### Prompt:
From the line with "image of colorectal" through the line with "cytoplasmic/membranous,nuclear staining is", inclusive, return each line of the data below exactly and leave the rest out.

### Source material:
++++++++++
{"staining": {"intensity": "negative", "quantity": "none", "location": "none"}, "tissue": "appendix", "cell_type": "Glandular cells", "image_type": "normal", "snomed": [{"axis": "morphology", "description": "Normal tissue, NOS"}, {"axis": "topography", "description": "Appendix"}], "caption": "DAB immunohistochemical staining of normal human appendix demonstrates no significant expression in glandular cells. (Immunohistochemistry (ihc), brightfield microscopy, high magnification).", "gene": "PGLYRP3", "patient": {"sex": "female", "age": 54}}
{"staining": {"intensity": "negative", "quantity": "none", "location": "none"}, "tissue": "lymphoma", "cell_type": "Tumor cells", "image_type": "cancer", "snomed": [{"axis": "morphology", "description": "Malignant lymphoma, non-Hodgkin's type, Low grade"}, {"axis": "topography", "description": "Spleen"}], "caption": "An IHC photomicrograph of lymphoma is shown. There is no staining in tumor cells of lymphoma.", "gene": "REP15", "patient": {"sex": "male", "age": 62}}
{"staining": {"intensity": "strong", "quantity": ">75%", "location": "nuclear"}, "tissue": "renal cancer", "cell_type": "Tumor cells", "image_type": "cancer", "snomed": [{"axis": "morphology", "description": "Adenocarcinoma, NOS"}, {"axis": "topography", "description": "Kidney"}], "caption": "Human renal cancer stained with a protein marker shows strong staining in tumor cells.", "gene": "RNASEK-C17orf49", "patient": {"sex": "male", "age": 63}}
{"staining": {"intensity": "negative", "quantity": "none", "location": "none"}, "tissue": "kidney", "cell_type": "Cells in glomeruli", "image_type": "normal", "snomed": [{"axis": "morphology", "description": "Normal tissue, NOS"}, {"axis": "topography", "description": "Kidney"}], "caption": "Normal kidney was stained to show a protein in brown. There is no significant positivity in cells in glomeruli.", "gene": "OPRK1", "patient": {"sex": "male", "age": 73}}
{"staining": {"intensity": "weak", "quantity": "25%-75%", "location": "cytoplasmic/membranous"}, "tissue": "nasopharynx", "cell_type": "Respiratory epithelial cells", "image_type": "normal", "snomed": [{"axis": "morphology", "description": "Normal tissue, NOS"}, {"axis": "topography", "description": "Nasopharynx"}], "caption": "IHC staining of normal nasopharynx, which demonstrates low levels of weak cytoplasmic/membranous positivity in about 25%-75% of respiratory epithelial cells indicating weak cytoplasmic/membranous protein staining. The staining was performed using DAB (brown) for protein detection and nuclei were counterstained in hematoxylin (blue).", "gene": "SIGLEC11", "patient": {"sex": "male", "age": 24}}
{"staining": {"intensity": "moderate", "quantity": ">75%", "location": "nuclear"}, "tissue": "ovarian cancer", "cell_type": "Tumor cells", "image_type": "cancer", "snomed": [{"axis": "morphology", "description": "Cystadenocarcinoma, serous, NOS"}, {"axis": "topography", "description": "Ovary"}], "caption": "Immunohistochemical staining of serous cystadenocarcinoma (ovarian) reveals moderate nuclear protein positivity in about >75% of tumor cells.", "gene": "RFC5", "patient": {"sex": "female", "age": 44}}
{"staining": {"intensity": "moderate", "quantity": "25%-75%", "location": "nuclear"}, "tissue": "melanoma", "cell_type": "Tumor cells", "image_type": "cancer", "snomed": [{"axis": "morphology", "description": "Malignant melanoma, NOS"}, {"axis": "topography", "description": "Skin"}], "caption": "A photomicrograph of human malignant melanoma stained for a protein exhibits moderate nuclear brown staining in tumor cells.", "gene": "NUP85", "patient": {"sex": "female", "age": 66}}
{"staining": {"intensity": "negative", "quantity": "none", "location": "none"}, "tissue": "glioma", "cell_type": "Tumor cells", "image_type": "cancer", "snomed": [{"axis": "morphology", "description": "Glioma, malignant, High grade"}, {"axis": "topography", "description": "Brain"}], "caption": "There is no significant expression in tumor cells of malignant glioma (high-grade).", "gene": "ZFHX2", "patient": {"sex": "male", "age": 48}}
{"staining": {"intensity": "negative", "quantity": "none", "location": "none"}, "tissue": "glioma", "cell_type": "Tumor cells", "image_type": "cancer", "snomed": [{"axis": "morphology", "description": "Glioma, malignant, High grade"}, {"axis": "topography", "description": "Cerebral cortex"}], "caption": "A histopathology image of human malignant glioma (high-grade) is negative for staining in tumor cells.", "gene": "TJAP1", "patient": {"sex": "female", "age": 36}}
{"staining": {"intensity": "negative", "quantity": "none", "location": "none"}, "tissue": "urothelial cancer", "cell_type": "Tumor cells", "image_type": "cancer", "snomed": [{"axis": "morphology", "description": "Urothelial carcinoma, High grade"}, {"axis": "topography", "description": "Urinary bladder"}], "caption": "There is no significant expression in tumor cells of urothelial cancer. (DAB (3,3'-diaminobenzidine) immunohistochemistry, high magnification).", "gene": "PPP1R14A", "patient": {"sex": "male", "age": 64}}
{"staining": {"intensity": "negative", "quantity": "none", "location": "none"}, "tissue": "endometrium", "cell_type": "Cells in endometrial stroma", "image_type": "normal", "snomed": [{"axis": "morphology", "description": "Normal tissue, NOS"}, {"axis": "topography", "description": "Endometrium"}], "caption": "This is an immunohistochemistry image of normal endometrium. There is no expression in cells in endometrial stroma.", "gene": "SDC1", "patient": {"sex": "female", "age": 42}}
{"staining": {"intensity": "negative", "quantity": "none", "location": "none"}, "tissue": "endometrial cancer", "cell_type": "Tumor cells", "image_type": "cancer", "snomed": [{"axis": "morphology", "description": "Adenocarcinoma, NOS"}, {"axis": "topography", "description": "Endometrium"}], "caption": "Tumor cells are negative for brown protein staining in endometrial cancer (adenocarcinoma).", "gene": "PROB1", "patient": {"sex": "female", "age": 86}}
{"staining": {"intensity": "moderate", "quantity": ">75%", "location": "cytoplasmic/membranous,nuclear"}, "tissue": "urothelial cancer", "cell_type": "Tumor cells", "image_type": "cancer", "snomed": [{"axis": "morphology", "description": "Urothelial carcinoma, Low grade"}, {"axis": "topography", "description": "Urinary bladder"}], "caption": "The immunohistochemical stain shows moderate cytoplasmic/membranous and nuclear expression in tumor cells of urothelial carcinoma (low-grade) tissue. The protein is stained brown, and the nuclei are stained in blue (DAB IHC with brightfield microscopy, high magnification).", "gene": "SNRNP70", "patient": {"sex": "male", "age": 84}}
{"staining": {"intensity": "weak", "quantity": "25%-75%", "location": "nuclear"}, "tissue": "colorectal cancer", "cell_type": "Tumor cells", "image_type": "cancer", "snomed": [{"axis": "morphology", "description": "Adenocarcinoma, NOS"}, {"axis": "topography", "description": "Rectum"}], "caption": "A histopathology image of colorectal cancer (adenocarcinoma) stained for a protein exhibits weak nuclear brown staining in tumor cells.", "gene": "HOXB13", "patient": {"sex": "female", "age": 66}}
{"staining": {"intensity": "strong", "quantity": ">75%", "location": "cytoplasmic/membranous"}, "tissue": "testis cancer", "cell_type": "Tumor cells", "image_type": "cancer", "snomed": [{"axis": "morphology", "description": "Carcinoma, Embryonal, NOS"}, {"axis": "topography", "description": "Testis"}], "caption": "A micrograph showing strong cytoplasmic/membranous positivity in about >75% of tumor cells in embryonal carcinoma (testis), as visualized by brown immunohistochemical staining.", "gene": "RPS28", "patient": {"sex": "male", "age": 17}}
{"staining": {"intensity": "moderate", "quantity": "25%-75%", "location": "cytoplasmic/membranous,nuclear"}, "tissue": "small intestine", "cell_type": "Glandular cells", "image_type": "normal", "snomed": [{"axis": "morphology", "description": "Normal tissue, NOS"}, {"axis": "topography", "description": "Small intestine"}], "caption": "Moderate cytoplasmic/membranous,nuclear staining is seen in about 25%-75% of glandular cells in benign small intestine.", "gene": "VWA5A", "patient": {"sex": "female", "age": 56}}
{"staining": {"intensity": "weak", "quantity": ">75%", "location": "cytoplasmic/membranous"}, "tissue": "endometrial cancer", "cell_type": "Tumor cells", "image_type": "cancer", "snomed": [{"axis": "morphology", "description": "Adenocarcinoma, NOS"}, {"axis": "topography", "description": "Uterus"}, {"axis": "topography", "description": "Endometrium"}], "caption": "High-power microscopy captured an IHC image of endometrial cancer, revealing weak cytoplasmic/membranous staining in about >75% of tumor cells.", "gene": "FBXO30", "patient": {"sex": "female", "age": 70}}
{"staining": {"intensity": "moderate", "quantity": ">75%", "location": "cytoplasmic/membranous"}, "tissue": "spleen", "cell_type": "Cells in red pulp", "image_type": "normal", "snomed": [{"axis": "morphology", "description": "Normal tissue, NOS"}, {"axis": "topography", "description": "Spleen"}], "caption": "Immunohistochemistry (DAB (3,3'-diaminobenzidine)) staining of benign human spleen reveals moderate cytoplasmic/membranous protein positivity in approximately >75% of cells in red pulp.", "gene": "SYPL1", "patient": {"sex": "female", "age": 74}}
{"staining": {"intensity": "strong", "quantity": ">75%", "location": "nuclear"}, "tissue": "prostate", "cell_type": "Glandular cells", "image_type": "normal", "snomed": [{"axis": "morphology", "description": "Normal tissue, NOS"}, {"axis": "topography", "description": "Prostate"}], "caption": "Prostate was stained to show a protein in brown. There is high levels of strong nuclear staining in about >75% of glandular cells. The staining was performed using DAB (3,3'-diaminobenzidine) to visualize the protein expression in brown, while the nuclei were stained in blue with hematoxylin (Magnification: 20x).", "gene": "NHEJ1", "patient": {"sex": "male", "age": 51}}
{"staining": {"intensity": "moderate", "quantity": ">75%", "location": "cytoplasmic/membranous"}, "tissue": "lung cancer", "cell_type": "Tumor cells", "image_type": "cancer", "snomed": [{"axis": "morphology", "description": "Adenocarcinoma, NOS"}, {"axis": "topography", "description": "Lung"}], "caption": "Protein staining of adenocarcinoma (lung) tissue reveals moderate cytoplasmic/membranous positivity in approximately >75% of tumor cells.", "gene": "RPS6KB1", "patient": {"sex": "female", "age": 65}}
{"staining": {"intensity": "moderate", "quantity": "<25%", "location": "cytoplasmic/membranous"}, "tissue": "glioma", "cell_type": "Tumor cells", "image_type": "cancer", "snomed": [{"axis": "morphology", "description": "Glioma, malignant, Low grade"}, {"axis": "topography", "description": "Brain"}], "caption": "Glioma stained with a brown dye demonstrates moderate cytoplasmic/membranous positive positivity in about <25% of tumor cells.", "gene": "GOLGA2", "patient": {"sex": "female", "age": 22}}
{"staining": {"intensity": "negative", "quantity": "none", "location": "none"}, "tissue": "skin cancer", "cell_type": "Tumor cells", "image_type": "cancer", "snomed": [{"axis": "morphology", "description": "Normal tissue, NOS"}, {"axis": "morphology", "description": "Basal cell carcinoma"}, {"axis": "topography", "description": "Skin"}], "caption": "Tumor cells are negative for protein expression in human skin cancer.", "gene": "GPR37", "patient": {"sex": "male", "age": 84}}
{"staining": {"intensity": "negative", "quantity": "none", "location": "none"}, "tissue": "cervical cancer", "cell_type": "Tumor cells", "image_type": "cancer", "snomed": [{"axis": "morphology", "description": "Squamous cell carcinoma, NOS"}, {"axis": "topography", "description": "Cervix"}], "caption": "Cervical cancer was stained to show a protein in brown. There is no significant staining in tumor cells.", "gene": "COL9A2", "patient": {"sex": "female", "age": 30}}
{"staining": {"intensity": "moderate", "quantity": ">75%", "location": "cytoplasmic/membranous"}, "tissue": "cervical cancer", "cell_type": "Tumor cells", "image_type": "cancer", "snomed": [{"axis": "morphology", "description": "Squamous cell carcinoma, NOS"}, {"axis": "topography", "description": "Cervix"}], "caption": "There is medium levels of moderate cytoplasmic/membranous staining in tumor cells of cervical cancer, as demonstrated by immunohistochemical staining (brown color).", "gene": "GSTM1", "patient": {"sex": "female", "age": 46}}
++++++++++
### Completed task:
{"staining": {"intensity": "weak", "quantity": "25%-75%", "location": "nuclear"}, "tissue": "colorectal cancer", "cell_type": "Tumor cells", "image_type": "cancer", "snomed": [{"axis": "morphology", "description": "Adenocarcinoma, NOS"}, {"axis": "topography", "description": "Rectum"}], "caption": "A histopathology image of colorectal cancer (adenocarcinoma) stained for a protein exhibits weak nuclear brown staining in tumor cells.", "gene": "HOXB13", "patient": {"sex": "female", "age": 66}}
{"staining": {"intensity": "strong", "quantity": ">75%", "location": "cytoplasmic/membranous"}, "tissue": "testis cancer", "cell_type": "Tumor cells", "image_type": "cancer", "snomed": [{"axis": "morphology", "description": "Carcinoma, Embryonal, NOS"}, {"axis": "topography", "description": "Testis"}], "caption": "A micrograph showing strong cytoplasmic/membranous positivity in about >75% of tumor cells in embryonal carcinoma (testis), as visualized by brown immunohistochemical staining.", "gene": "RPS28", "patient": {"sex": "male", "age": 17}}
{"staining": {"intensity": "moderate", "quantity": "25%-75%", "location": "cytoplasmic/membranous,nuclear"}, "tissue": "small intestine", "cell_type": "Glandular cells", "image_type": "normal", "snomed": [{"axis": "morphology", "description": "Normal tissue, NOS"}, {"axis": "topography", "description": "Small intestine"}], "caption": "Moderate cytoplasmic/membranous,nuclear staining is seen in about 25%-75% of glandular cells in benign small intestine.", "gene": "VWA5A", "patient": {"sex": "female", "age": 56}}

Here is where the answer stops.